**Exercise:** From the entries that follow, extract each line holding the string "Control".
-- Opening Marker --
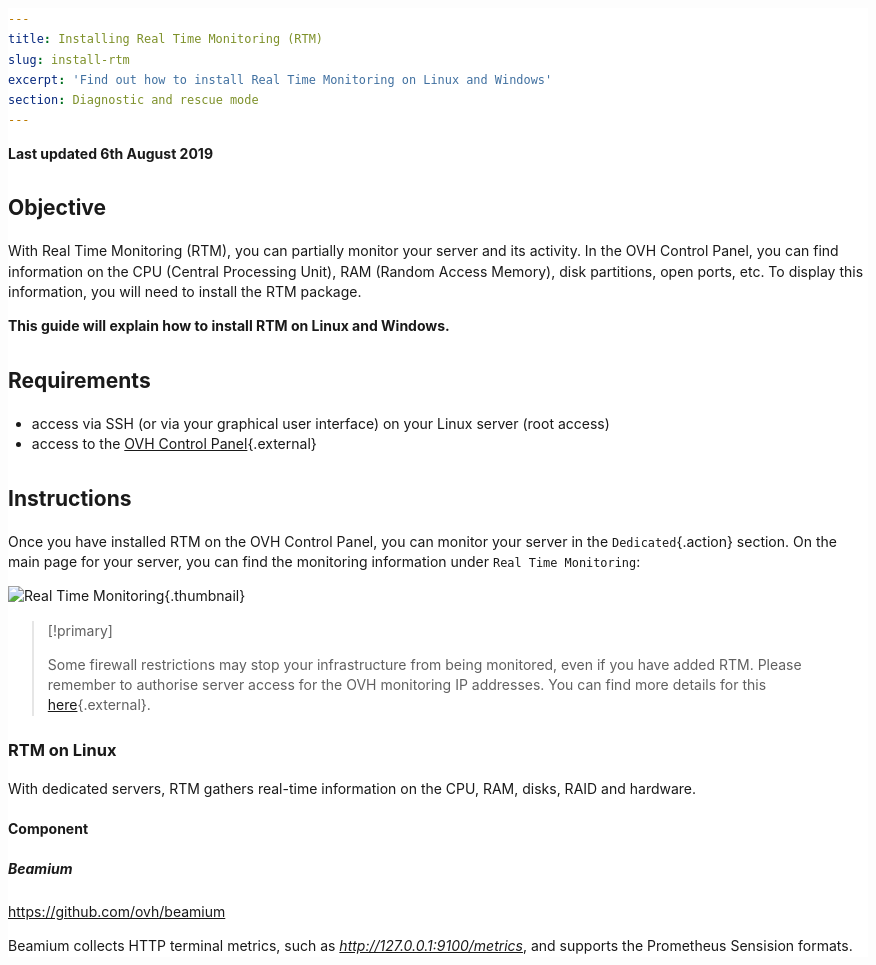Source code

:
 ```yaml
---
title: Installing Real Time Monitoring (RTM)
slug: install-rtm
excerpt: 'Find out how to install Real Time Monitoring on Linux and Windows'
section: Diagnostic and rescue mode
---
```


**Last updated 6th August 2019**

## Objective

With Real Time Monitoring (RTM), you can partially monitor your server and its activity. In the OVH Control Panel, you can find information on the CPU (Central Processing Unit), RAM (Random Access Memory), disk partitions, open ports, etc. To display this information, you will need to install the RTM package.

**This guide will explain how to install RTM on Linux and Windows.**

## Requirements

- access via SSH (or via your graphical user interface) on your Linux server (root access)
- access to the [OVH Control Panel](https://www.ovh.com/auth/?action=gotomanager){.external}

## Instructions

Once you have installed RTM on the OVH Control Panel, you can monitor your server in the `Dedicated`{.action} section. On the main page for your server, you can find the monitoring information under `Real Time Monitoring`:

![Real Time Monitoring](images/rtm.png){.thumbnail}

> [!primary]
>
> Some firewall restrictions may stop your infrastructure from being monitored, even if you have added RTM. Please remember to authorise server access for the OVH monitoring IP addresses. You can find more details for this [here](https://docs.ovh.com/gb/en/dedicated/monitoring-ip-ovh/){.external}.
> 

### RTM on Linux
With dedicated servers, RTM gathers real-time information on the CPU, RAM, disks, RAID and hardware.


#### Component

##### Beamium

https://github.com/ovh/beamium

Beamium collects HTTP terminal metrics, such as _http://127.0.0.1:9100/metrics_, and supports the Prometheus Sensision formats.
-- Closing Marker --
**Answer to this exercise:**
With Real Time Monitoring (RTM), you can partially monitor your server and its activity. In the OVH Control Panel, you can find information on the CPU (Central Processing Unit), RAM (Random Access Memory), disk partitions, open ports, etc. To display this information, you will need to install the RTM package.
- access to the [OVH Control Panel](https://www.ovh.com/auth/?action=gotomanager){.external}
Once you have installed RTM on the OVH Control Panel, you can monitor your server in the `Dedicated`{.action} section. On the main page for your server, you can find the monitoring information under `Real Time Monitoring`:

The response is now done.